Ever increasing student debts are beginning to affect the entrepreneurial spirit of our next generation. Students leaving university with up to £38,000 of debt (tuition fees are set to rise to a maximum of £9,000) will not foster a spirit of entrepreneurialism. It’s a far cry from the £1,000 overdraft I left with in 1991.
The higher fees worry me for two reasons. The higher fees mean only the more affluent will attend Uni and many less
well off (but equally capable) students will be deterred by the increase in fees. A great swathe of future Bill Gates will be missed (and he has mentioned the importance of his university education). The genuinely talented may just miss the opportunity to develop their skills. We know two of the highest profile entrepreneurs – Lord Sugar and Sir Richard Branson – made it without a degree (but starting your career by selling car aerials out of a van is not for everyone).
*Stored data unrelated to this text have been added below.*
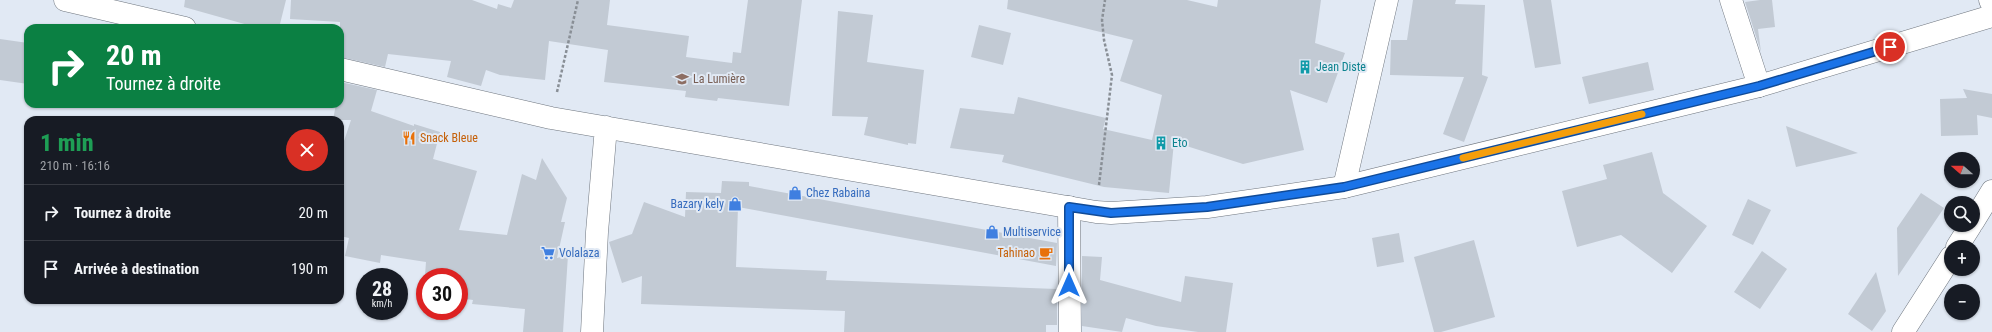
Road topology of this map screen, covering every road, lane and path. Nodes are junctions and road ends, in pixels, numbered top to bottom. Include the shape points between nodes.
1 (65, 0) edge
2 (578, 0) edge
3 (1105, 0) edge
4 (1387, 0) edge
5 (1731, 0) edge
6 (1990, 0) edge
7 (1992, 4) edge
8 (1992, 16) edge
9 (168, 24) edge
10 (344, 70) edge
11 (1759, 86) junction
12 (551, 118) junction
13 (606, 127) junction
14 (1344, 187) junction
15 (1992, 191) edge
16 (1069, 207) junction
17 (1980, 211) edge
18 (1096, 212) junction
19 (1944, 268) edge
20 (592, 332) edge
21 (1070, 332) edge
22 (1903, 332) edge

1 - 9 street
2 - 12 path
3 - 18 path via 1102,20 1112,75
4 - 14 street
5 - 11 street
6 - 7 street
8 - 11 street
10 - 12 street
11 - 14 street
12 - 13 street
13 - 16 street
13 - 20 street
14 - 18 street via 1207,207
15 - 17 street
16 - 18 street
16 - 21 street
19 - 22 street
Secondly, more sponsorship opportunities will become available to students, which itself may become a barrier to the spirit of entrepreneurialism. Graduates will increasingly be contracted to work for their sponsoring company for a set period of time (and rather like women tied into maternity pay, may not want to break the contract). Life for graduates will become a higher rental agreement. Some firms are even offering to pay for post A level training schemes as an alternative to Uni, which claims to train people to the same level as if they went to Uni (again tying them into a firm and preventing potential entrepreneurs going for it).
Students starting in 1998 didn’t have to pay tuition fees and means tested grants of up to £1,710 were available. Graduates left university without high student debts and were more able to take risks if they so desired and pursue endeavours for entrepreneurial success.
In contrast students applying in 2012 will graduate shouldering a large debt. It’s difficult to raise the funds and support to set up a business, which makes working for someone else a more appealing option.
Unis are not for everyone and it doesn’t guarantee a bright future. But everyone should have a chance. Lord Sugar hypothetically wouldn’t have benefited from being tied into a ten-year higher payment scheme for his first van.